TASK TO CARRY OUT — Print exactly the lines that run from the opening line of the material through the line with "pinky mcp: (234, 286)", and nothing else, leaving out pictures.

RECORDED INFORMATION —
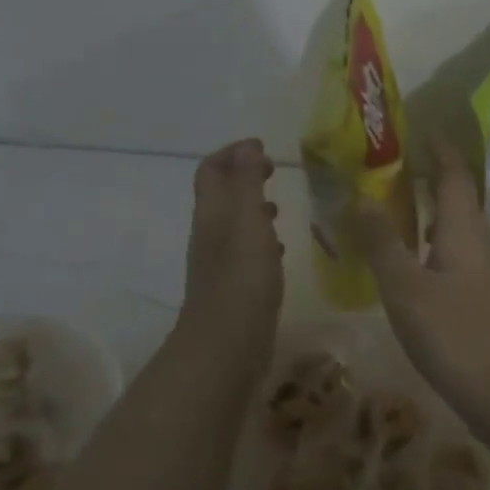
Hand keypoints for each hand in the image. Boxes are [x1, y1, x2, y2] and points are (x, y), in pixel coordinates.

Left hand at [179, 138, 283, 374]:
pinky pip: (244, 251)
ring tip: (279, 206)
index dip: (232, 153)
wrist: (227, 343)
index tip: (262, 146)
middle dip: (243, 176)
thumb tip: (246, 147)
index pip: (211, 170)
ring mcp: (219, 262)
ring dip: (252, 208)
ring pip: (233, 223)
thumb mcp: (248, 220)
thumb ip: (247, 182)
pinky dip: (260, 238)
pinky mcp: (234, 286)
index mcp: (212, 213)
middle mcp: (210, 233)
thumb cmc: (241, 276)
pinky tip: (279, 249)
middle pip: (220, 194)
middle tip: (273, 170)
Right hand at [349, 140, 489, 425]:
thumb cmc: (455, 336)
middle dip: (433, 179)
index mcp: (464, 232)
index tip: (422, 130)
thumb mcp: (407, 289)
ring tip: (398, 212)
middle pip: (459, 200)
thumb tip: (360, 195)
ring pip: (459, 231)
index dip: (439, 151)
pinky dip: (435, 246)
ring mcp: (488, 275)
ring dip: (433, 214)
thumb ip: (382, 242)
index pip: (454, 176)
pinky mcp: (487, 302)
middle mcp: (482, 245)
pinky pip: (458, 257)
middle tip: (394, 170)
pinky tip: (414, 267)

REPLY TO THE EXERCISE —
Hand keypoints for each hand in the image. Boxes are [x1, y1, x2, y2] and points are (x, y), in pixel coordinates.

Left hand at [179, 138, 283, 374]:
pinky pip: (244, 251)
ring tip: (279, 206)
index dip: (232, 153)
wrist: (227, 343)
index tip: (262, 146)
middle dip: (243, 176)
thumb tip: (246, 147)
index pip: (211, 170)
ring mcp: (219, 262)
ring dip: (252, 208)
ring pip: (233, 223)
thumb mcp: (248, 220)
thumb ip: (247, 182)
pinky dip: (260, 238)
pinky mcp: (234, 286)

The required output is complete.